Aí assim. Eu estava vendo a novela das sete semana passada e TODO DIA, sem pular um, a véia da novela enchendo o saco da Maria Casadevall (?) porque ela é magra. Eu cronometrei e ela nunca fala por menos que um minuto inteiro coisas horríveis, dá apelidos grosseiros e insiste que magro é ruim. A menina passa metade das cenas em que aparece comendo, todo mundo já viu QUE ELA COME, ela mesma diz "eu sou assim, véia" e a véia não cala a boca. Posso não ser magra neste momento, mas fico profundamente irritada pelo meu eu do passado e não entendia por que MAIS.

*****

Depois que eu descobri que era feminista, eu juro que tentei ler a respeito. A internet tá aí, cheia de gente falando o que quiser sobre o assunto, parecia fácil. Não é. Eu não leio textos que coloquem x no lugar dos artigos, porque eu duvido da inteligência da pessoa (já falei disso aqui ou só no feici?). Eu não leio quem é radical e fala que mulher trans não é mulher. Eu não leio gente que diz que somos todas irmãs, mas ao vivo me chama de biscate, porque seu marido disse que meu cabelo era bonito.
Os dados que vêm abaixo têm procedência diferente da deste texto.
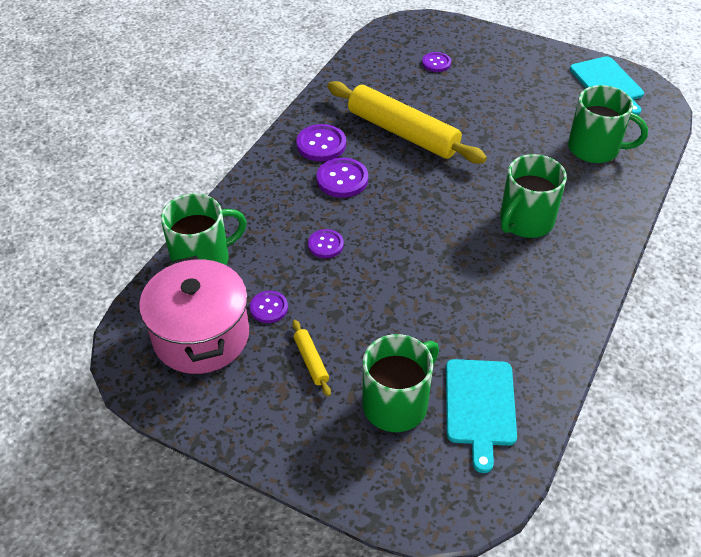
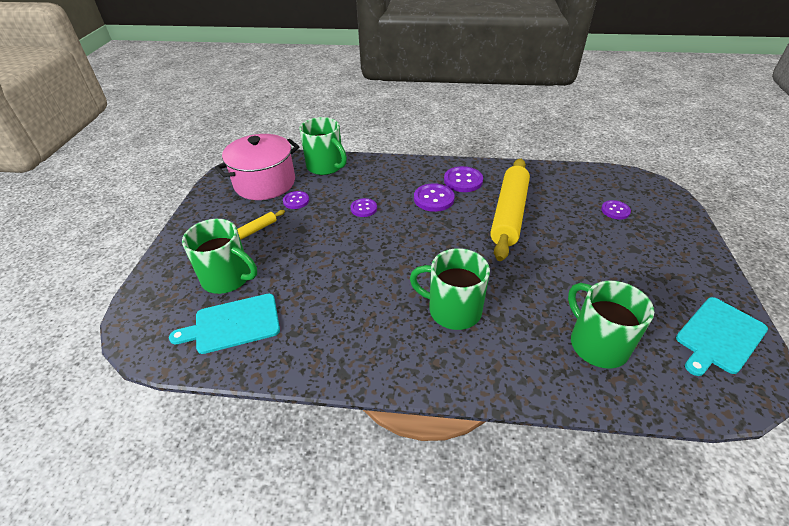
camera: 70 degrees right, 5 degrees down
green mug [568,85,648,163] -> green mug turned 150 degrees clockwise [568,281,654,369]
Porque tem mais essa: eu conheço pessoalmente muito famoso de internet. E se não é meu conhecido direto, é amigo de algum amigo próximo que eu tenho. Então eu sei da vida das pessoas famosas da internet no off. A fia virou um ícone do feminismo sado-maso, mas na vida real se fantasia de princesa disney, repara na saia curta da amiguinha e diz que mulher que conversa com homem casado não vale nada. Tá bom então, né, colega?

Aí tem esse blog que 90% das minhas amigas amam, mas eu conheço as escritoras bem demais pra ser capaz de ter qualquer reação positiva, de modos que não leio. Vez ou outra alguém cola um link no meu mural ou compartilha no facebook e eu não clico. Se alguém tenta discutir comigo em particular, eu peço um link no naofo.de e faço o esforço. Mas contrariada.

Uma das meninas que escreve é gorda, então muitos posts têm, além do feminismo, o problema da sociedade com o peso alheio. A menina escreve bem até, eu não chego a desgostar dela enquanto pessoa (apesar de ter uma pequena rusga pessoal com essa indivídua por problemas do passado que nem têm mais importância). Eu até leria o que ela escreve, se não tivesse que ler os outros posts do blog. Mas prefiro não ler e sigo minha vida.

Um dia uma pessoa falou "mas ela é feminista e gorda, você tinha muito que solidarizar!".

Primeiramente: miga, vamos trabalhar essa sutileza ao falar da forma física da amiguinha que não pediu sua opinião? Vamo? Bora?

Segundamente: desde quando eu tenho que apoiar alguma coisa nessa vida só porque eu me encaixo na característica? Cê sabe o dia que eu vou fazer campanha pró gordura, curvylicious ou qualquer coisa do tipo? NUNCA.

E, sabe porque? Porque eu não estou nem um pouco preocupada com o corpo que não é meu. E nem com a opinião dos outros sobre o meu. Se um dia alguém me perguntar qual é a bandeira que eu levanto, eu vou responder: a bandeira do PAREM DE OPINAR SOBRE O CORPO DAS MULHERES. 

Certo?

Então fica a dica pra você que disfarça de ~preocupação com a saúde~ quando você diz pra sua amiga que ela está gorda ou magra. Ela tem espelho em casa. E tem mãe ou tia ou vó, alguém já está dando palpite na vida dessa pessoa.

Nunca fale com alegria "nossa, mas você emagreceu!!11", porque a pessoa pode estar doente e não vai querer estourar sua bolha. Nunca diga com pesar "você deu uma engordada, né?", porque ISSO.NÃO.É.DA.SUA.CONTA.

Compra umas plantas, adota um gato, assina big brother. Se você curte tanto assim cuidar da vida alheia, faça isso com propriedade.

E nunca, jamais, NEVER, me pergunte "tem certeza que vai comer isso?". Porque se eu não tiver, a comida vai parar no meio da sua testa.

A saúde das miga é dela e o problema não é seu. O corpo das miga é dela e não é problema seu. Canta como se fosse mantra e não esquece mais.